Viral Soy Chunks Peanut Salad 🥜🌶 | High Protein, No-Fry Recipe
🏠 Cuisine: Indian 🍽️ Course: Salad 👥 Servings: 2
Looking for a quick, high-protein, no-fry salad with bold flavors? This Soy Peanut Salad is a flavor bomb—tangy, nutty, spicy, and super satisfying! Made with dry-roasted soy chunks, a creamy tomato-peanut paste, fresh onion, and lemon juice. Perfect as a snack, wrap filling, or light meal!
Instructions
- Soak soy chunks in hot water for 10-15 minutes until soft. Drain thoroughly and squeeze out any excess water.
- Dry roast the soaked and drained soy chunks in a pan over medium heat until they are lightly browned and slightly crispy. Set aside.
- In a blender or food processor, combine the tomato, green chili, ginger, garlic, and roasted peanuts.
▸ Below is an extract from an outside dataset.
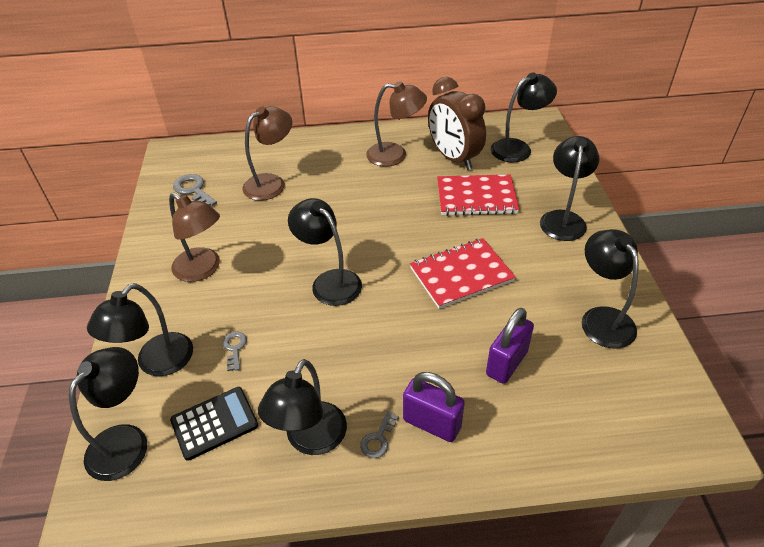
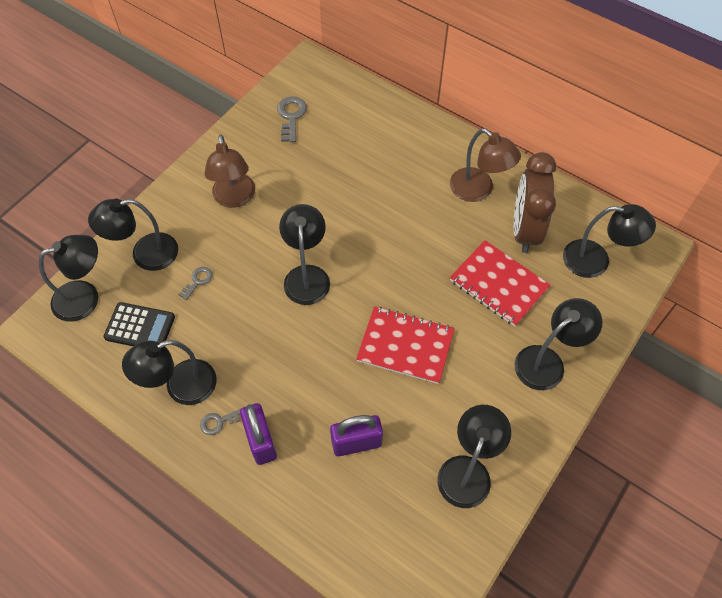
camera: 40 degrees right, 15 degrees up
brown lamp [242,106,292,201] -> none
Blend until a smooth paste is formed.
- Heat 1 tsp oil in a pan. Add the fenugreek seeds and let them splutter.
- Add the blended tomato-peanut paste to the pan. Cook for a few minutes, stirring occasionally, until the raw smell disappears and the paste thickens slightly. Season with salt to taste.
- In a large mixing bowl, combine the dry-roasted soy chunks, the cooked tomato-peanut paste, and the finely chopped red onion.
- Add fresh coriander and a generous squeeze of lemon juice. Mix everything well to ensure all ingredients are evenly coated.
- (Optional) For an extra layer of flavor, heat a small amount of oil in a separate pan, add a pinch of fenugreek seeds and turmeric powder. Once fragrant, pour this hot oil over the salad and mix.
- Serve the Soy Chunks Peanut Salad immediately as a snack, a filling for wraps, or a light meal.